Troisièmement, par le moyen d’un buffle ou de quelque autre animal, qu’on attache à une grande roue, d’environ deux toises de diamètre, située horizontalement, à la circonférence de laquelle on a planté un grand nombre de chevilles ou de dents, qui engrènant exactement avec des dents semblables, plantées autour de l’essieu du tambour, font tourner la machine, quoique plus grande, avec beaucoup de facilité.

Lorsqu’on nettoie un canal, ce qui arrive de temps en temps, on le coupe de distance en distance par des digues, et l’on en assigne une partie à chacun des villages circonvoisins : on voit aussitôt différentes troupes de paysans, qui apportent une espèce de chapelet composé de petites planches carrées, dont ils se servent pour élever l’eau du canal dans la campagne et comme les rives sont fort hautes, ils dressent leurs chapelets à triple étage, et se portent ainsi l’eau les uns aux autres.

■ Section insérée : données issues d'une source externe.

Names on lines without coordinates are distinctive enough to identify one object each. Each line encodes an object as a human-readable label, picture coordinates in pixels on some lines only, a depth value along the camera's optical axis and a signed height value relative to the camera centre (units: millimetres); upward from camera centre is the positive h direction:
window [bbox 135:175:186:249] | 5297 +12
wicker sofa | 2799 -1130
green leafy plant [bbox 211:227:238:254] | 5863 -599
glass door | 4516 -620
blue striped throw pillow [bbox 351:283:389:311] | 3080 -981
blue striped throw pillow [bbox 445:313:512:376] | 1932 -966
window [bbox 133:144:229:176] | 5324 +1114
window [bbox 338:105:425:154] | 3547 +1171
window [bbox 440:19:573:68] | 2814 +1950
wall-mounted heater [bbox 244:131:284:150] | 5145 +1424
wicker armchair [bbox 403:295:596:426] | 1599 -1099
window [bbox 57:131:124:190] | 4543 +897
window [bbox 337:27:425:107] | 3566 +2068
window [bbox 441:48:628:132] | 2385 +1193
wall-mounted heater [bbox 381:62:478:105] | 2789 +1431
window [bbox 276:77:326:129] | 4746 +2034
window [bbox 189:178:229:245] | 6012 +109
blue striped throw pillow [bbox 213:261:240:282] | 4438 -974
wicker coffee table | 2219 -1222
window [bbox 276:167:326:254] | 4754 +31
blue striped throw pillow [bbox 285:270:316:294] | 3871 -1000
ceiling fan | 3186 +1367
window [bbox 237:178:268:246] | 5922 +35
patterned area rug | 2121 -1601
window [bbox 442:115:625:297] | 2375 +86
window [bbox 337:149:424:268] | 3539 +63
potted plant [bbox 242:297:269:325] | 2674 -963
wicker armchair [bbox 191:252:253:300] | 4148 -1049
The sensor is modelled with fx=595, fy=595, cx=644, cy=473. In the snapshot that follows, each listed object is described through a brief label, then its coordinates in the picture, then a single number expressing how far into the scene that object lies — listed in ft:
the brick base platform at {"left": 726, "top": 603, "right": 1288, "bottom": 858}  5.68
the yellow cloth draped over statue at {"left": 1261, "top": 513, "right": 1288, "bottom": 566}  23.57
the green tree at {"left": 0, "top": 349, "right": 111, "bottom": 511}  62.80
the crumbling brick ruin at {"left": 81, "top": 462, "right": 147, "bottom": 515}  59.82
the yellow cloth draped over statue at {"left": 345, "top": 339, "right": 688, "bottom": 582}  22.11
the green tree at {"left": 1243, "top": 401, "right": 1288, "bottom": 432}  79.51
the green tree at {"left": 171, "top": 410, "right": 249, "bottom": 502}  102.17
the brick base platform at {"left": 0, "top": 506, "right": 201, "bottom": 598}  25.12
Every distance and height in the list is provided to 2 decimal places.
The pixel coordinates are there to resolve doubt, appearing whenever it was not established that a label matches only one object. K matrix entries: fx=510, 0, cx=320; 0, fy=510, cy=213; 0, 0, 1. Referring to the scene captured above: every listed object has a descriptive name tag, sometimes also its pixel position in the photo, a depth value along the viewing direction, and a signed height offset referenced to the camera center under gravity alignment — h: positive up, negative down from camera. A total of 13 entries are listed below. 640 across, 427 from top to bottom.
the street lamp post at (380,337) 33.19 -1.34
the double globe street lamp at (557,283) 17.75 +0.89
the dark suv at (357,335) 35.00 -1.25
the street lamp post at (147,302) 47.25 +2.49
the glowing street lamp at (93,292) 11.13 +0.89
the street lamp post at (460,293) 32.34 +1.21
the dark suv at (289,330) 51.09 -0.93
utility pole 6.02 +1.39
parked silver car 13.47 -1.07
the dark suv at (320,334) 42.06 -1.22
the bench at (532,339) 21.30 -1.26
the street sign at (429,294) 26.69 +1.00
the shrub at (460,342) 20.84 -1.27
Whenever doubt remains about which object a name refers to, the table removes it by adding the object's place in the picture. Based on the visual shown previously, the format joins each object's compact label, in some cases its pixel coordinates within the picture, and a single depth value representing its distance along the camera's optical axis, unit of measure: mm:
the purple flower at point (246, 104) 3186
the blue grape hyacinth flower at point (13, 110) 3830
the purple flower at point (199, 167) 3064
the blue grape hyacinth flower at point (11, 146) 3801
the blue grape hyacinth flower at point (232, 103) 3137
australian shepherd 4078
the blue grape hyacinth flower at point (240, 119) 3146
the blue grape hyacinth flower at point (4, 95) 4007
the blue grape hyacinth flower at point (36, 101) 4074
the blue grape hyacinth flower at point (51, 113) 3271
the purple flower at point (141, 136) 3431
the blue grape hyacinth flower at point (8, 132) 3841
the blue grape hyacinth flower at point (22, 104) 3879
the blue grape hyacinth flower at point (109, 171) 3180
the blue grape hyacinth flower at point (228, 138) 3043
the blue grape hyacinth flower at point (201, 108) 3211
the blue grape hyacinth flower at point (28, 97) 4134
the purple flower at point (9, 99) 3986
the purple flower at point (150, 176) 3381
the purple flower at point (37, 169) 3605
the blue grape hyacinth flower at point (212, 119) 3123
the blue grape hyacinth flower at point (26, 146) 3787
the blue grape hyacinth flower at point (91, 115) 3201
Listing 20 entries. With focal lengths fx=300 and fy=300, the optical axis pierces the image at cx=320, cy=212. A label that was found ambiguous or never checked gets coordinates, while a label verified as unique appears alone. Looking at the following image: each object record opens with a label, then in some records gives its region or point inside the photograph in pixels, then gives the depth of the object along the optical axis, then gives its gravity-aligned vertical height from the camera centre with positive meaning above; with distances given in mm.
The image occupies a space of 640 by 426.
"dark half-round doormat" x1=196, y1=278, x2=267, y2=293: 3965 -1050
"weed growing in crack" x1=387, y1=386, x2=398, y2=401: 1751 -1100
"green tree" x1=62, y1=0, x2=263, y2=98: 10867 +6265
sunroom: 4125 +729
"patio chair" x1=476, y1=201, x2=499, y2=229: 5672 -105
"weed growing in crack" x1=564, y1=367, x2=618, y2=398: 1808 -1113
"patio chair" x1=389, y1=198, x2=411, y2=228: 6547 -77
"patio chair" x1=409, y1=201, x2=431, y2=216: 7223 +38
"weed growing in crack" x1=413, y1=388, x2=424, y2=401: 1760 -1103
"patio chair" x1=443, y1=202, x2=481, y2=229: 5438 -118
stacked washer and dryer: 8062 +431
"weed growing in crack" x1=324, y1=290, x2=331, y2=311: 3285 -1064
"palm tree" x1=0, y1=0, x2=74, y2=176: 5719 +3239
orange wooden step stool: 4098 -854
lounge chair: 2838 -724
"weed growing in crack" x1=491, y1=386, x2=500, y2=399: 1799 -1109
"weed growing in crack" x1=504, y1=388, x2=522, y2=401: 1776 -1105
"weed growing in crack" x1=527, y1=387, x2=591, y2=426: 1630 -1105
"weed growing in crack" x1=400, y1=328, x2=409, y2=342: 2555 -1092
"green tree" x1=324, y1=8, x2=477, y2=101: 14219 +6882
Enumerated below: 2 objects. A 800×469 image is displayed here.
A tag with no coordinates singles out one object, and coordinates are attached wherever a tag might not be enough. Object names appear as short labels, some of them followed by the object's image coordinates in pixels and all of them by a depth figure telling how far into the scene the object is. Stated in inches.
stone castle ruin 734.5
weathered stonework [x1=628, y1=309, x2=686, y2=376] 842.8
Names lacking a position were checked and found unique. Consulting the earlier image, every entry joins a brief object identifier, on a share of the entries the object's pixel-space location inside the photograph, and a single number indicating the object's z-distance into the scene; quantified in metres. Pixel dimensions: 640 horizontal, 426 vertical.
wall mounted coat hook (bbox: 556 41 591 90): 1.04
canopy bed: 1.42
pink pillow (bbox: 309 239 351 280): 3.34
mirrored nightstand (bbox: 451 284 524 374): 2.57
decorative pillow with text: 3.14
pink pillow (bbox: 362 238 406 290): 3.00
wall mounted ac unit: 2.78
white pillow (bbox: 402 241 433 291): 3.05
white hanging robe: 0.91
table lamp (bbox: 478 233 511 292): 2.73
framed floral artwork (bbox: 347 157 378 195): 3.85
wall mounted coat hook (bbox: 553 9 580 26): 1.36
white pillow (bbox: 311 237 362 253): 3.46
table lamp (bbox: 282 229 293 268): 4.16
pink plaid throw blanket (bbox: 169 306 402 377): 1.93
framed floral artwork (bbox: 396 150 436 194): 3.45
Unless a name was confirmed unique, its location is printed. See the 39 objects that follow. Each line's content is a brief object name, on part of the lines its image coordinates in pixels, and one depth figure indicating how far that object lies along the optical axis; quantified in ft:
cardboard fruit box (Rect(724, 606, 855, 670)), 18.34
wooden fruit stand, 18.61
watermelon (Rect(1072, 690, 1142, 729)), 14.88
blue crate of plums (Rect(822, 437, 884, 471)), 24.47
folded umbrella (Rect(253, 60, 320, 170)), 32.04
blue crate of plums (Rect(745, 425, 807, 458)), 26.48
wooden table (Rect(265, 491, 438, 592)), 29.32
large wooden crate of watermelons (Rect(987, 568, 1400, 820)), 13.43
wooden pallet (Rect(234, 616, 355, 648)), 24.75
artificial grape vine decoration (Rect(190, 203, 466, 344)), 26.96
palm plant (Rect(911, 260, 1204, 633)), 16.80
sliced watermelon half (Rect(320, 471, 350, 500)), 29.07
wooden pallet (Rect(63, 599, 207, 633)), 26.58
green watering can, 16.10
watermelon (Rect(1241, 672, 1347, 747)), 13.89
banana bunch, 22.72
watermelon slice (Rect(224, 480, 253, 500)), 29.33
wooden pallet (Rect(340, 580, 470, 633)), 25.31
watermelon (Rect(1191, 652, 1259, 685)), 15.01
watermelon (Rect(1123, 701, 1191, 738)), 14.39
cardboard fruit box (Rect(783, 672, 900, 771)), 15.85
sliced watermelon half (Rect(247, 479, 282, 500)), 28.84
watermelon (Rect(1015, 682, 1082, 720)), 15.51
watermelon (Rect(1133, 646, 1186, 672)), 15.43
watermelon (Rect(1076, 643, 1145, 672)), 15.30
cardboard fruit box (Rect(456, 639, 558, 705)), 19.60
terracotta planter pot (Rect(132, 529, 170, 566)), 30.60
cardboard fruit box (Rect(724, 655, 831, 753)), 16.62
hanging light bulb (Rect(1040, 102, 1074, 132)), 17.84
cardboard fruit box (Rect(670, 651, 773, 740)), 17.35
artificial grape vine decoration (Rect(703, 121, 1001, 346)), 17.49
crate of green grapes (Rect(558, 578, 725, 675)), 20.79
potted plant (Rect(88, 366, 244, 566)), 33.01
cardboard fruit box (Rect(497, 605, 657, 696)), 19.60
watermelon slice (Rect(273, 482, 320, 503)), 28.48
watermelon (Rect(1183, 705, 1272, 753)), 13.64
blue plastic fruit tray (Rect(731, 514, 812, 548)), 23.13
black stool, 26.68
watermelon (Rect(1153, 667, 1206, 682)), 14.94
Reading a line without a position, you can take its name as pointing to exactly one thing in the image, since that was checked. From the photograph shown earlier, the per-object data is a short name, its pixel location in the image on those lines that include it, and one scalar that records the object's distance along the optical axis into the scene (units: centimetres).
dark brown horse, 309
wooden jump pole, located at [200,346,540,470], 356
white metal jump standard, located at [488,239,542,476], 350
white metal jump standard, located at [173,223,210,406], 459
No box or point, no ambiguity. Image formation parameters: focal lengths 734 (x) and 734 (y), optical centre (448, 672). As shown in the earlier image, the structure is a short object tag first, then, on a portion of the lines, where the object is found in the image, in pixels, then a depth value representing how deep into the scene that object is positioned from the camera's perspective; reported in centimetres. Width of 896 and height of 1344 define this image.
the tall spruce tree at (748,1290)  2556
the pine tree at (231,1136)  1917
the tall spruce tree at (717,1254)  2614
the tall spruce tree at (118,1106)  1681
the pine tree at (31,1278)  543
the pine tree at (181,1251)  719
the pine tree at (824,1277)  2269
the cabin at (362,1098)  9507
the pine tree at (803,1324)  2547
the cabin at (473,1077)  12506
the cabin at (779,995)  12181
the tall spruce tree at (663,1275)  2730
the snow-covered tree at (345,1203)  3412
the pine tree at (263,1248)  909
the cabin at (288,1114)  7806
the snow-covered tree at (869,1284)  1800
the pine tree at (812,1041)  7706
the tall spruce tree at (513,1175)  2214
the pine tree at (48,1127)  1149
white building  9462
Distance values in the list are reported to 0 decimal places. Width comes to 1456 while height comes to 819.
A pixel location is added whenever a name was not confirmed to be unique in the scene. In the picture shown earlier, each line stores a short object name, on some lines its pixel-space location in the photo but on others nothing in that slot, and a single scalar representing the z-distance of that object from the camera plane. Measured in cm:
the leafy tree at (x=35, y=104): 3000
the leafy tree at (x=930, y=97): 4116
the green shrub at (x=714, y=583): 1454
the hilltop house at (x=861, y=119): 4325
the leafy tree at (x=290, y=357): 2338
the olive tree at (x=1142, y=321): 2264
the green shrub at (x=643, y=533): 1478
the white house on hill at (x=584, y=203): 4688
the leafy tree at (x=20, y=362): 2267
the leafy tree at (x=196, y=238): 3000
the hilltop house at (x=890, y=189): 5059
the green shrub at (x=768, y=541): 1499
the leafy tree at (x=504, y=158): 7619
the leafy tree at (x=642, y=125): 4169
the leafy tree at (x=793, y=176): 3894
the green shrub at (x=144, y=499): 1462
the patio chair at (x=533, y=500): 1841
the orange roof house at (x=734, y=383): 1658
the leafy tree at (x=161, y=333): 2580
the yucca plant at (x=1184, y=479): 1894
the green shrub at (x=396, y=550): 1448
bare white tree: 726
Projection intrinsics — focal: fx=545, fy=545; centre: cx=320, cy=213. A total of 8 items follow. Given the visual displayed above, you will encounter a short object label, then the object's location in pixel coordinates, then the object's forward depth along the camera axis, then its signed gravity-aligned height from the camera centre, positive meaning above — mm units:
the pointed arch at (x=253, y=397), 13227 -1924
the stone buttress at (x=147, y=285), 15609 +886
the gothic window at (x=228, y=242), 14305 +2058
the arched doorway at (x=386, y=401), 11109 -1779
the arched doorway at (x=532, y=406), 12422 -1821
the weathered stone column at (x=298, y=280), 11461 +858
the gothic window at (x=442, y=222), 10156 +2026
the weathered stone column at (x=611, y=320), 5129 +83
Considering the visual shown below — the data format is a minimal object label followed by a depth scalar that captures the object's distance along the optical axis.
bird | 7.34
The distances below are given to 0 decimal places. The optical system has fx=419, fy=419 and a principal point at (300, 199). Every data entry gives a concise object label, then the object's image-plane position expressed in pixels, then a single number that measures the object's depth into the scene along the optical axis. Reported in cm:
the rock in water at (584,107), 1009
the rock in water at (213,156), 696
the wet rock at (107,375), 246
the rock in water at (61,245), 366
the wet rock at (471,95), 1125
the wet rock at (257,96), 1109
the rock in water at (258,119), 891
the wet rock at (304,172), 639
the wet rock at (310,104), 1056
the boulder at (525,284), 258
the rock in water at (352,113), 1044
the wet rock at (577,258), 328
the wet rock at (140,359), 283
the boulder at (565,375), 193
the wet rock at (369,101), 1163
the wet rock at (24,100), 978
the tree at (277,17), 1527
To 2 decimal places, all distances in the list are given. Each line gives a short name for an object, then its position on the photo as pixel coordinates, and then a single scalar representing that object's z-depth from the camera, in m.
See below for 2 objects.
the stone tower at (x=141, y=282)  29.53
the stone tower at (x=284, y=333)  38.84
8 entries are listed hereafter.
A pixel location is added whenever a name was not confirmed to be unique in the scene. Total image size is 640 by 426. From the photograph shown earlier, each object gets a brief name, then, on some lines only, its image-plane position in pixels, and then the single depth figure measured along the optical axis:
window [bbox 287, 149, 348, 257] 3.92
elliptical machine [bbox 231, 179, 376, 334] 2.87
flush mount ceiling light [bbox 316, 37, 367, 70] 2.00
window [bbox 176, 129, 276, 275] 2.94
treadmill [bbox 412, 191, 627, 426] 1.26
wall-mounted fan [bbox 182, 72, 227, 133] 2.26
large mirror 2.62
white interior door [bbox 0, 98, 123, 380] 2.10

Ce travail quoique long et pénible, est aussitôt achevé par la multitude de ceux qui y sont occupés.

Il y a des endroits où les montagnes qui ne sont pas fort hautes, se touchent les unes les autres, et sont presque sans vallées : on en voit de semblables dans la province de Fo kien : cependant elles sont toutes cultivées, par le secret qu’ont les laboureurs, d’y faire couler de l’eau autant qu’ils veulent, en la conduisant d’une montagne à l’autre par des canaux de bambou.


Incommodité des sauterelles.

La peine et les travaux continuels de ces pauvres gens, devient quelquefois inutile, surtout en certaines provinces, par la multitude de sauterelles qui ravagent leurs campagnes ; c’est un fléau terrible, à en juger par ce que rapporte un auteur chinois : on en voit, dit-il, une multitude étonnante, qui couvre tout le ciel ; elles sont si pressées, que leurs ailes paraissent se tenir les unes aux autres ; elles sont en si grand nombre qu’en élevant les yeux, on croit voir sur sa tête de hautes et vertes montagnes, c’est son expression ; le bruit qu’elles font en volant, approche du bruit que fait un tambour.

Le même auteur a remarqué qu’on ne voit d’ordinaire cette quantité incroyable de sauterelles, que lorsque les inondations sont suivies d’une année de grande sécheresse ; et philosophant à sa manière, il prétend que les œufs des poissons qui se sont répandus sur la terre, venant à éclore par la chaleur, produisent cette multitude prodigieuse d’insectes, qui ruinent en peu de temps l’espérance des plus abondantes récoltes.